### TRECHO FORNECIDO
<<<<
A China não é um bom exemplo para o IBGE


O jornal O Estado de São Paulo publicou hoje, 23/11/2023, uma entrevista minha sobre as questões de confiabilidade e divulgação dos dados do IBGE. O texto espelha razoavelmente bem a conversa telefônica que tive com o jornalista, com duas pequenas correções. Primeiro, não sou filho do jornalista Salomão Schwartzman, que era xará de meu pai. Segundo, que eu saiba, a ex-presidente do IBGE Suzana Cordeiro Guerra não foi indicada por Jair Bolsonaro, mas pelo Ministro da Economia Paulo Guedes, que no entanto não lhe deu o apoio que deveria.
>>>>
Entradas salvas
<<<<
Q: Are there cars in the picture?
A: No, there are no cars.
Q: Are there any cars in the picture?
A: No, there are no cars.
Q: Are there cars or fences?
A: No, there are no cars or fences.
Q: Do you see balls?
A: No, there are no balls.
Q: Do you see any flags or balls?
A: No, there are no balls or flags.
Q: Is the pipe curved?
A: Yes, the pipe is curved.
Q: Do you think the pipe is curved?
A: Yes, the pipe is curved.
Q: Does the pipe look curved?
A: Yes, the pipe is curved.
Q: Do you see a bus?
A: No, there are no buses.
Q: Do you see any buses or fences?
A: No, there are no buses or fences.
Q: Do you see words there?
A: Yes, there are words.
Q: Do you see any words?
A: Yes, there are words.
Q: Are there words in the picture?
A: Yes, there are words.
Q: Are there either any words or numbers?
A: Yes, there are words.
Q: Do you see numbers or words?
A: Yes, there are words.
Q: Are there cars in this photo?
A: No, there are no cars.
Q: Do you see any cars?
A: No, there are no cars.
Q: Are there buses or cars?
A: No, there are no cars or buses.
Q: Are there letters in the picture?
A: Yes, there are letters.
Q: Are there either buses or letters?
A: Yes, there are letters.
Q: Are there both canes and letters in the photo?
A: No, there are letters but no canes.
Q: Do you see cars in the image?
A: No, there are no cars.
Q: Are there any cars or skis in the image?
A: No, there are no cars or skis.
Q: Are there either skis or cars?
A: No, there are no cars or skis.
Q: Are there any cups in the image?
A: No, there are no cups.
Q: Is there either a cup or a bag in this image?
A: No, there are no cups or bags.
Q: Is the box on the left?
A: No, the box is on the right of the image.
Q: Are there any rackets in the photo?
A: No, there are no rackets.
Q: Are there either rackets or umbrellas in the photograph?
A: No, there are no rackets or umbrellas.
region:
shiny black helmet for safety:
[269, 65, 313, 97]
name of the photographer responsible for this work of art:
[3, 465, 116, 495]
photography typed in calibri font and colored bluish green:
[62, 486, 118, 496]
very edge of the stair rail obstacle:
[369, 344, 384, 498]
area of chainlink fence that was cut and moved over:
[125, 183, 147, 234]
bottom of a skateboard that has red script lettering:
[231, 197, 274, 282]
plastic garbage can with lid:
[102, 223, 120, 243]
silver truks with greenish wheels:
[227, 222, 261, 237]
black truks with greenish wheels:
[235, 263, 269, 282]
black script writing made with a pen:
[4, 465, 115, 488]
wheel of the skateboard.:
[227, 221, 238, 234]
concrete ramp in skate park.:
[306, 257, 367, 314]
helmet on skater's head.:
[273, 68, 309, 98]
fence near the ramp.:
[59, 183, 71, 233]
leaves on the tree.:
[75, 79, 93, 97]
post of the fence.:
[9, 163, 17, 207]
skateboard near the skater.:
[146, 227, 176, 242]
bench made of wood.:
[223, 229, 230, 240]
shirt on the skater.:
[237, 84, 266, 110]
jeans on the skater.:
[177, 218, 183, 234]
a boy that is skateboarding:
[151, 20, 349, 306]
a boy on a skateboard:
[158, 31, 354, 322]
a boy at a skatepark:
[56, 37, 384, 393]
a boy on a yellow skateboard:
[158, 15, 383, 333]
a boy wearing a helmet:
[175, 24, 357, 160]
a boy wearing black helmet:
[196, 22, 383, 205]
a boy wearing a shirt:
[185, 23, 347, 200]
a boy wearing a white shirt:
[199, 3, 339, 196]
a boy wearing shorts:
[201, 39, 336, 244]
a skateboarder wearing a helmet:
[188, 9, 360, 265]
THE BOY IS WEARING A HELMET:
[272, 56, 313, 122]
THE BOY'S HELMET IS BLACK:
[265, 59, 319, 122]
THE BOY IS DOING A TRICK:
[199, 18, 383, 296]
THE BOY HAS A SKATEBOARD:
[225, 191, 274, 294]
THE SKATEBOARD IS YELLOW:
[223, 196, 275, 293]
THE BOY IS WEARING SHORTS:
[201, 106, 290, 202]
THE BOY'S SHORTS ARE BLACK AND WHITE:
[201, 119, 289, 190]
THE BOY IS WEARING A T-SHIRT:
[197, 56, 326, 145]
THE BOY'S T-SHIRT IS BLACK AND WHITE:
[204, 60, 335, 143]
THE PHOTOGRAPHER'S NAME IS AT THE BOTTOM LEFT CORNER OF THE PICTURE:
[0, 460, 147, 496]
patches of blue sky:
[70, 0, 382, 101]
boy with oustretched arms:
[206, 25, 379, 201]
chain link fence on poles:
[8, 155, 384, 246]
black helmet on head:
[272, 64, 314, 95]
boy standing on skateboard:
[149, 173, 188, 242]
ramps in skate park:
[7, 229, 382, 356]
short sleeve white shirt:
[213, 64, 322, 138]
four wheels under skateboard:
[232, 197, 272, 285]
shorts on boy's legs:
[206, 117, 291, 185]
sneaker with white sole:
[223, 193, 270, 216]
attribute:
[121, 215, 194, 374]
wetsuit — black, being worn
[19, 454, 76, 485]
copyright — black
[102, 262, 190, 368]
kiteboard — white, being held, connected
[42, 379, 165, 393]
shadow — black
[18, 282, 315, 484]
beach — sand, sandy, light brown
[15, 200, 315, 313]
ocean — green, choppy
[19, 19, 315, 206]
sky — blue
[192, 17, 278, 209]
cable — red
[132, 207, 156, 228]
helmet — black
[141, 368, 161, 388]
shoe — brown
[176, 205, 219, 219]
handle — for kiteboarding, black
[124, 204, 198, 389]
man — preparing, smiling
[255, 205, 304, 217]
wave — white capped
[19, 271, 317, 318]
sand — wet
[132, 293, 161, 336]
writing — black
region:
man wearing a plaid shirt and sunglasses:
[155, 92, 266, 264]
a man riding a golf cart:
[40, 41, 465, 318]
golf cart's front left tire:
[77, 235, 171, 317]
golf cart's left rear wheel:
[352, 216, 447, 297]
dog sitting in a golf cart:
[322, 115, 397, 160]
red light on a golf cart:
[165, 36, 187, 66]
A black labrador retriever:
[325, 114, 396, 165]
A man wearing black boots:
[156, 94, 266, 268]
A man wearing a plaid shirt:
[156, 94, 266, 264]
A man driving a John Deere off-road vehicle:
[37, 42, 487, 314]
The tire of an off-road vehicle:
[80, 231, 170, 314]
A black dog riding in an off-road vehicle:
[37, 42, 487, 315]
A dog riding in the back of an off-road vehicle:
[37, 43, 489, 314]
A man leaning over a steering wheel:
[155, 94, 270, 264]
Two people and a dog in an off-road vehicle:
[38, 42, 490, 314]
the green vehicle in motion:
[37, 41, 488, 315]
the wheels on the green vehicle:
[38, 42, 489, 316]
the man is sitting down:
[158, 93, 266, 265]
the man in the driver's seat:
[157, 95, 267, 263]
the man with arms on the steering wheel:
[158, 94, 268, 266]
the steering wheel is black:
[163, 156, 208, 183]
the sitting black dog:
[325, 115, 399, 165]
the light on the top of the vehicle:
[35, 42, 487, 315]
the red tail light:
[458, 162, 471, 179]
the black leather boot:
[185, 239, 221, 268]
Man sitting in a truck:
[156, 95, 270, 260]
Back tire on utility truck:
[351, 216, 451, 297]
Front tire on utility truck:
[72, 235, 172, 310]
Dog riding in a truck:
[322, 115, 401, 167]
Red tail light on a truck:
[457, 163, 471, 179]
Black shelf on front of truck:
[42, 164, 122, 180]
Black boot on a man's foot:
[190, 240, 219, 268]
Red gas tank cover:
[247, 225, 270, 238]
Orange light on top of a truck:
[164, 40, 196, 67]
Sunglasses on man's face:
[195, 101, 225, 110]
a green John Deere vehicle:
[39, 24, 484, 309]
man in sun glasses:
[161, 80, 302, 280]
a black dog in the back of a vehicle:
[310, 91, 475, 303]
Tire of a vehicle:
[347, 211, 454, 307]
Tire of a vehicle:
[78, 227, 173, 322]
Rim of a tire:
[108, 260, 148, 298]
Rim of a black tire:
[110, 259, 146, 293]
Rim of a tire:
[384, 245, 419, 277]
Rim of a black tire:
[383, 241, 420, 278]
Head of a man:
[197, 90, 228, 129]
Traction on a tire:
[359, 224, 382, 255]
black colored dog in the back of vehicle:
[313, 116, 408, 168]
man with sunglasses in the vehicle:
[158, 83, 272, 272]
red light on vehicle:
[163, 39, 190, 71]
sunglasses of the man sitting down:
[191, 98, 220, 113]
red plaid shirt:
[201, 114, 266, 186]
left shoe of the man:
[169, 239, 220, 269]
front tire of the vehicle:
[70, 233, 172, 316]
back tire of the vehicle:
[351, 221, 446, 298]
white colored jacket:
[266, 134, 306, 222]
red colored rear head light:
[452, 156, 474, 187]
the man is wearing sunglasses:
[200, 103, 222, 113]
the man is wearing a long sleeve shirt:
>>>>
### PERGUNTAS A RESPONDER
1: Transcreva do trecho fornecido a passagem que começa em "O jornal O Estado" e vai até "apoio que deveria.", incluindo essas palavras.
2: Responda, com base no trecho fornecido:
(a) Em que data o jornal publicou a entrevista?
(b) Segundo o autor, quem indicou Suzana Cordeiro Guerra?
(c) De qual jornalista o autor afirma não ser filho?
3: Diga se cada afirmação concorda com o trecho fornecido e cite as palavras que decidem a resposta:
(a) A conversa com o jornalista foi feita por telefone.
(b) O autor é filho do jornalista Salomão Schwartzman.
(c) Segundo o autor, Paulo Guedes deu a Suzana Cordeiro Guerra todo o apoio devido.

### RESULTADOS
1:
O jornal O Estado de São Paulo publicou hoje, 23/11/2023, uma entrevista minha sobre as questões de confiabilidade e divulgação dos dados do IBGE. O texto espelha razoavelmente bem a conversa telefônica que tive com o jornalista, com duas pequenas correções. Primeiro, não sou filho do jornalista Salomão Schwartzman, que era xará de meu pai. Segundo, que eu saiba, a ex-presidente do IBGE Suzana Cordeiro Guerra não foi indicada por Jair Bolsonaro, mas pelo Ministro da Economia Paulo Guedes, que no entanto não lhe deu o apoio que deveria.

2:
(a) Em 23/11/2023.
(b) O Ministro da Economia Paulo Guedes.
(c) Do jornalista Salomão Schwartzman.

3:
(a) Sim: "a conversa telefônica que tive com o jornalista".
(b) Não: "não sou filho do jornalista Salomão Schwartzman".
(c) Não: "não lhe deu o apoio que deveria".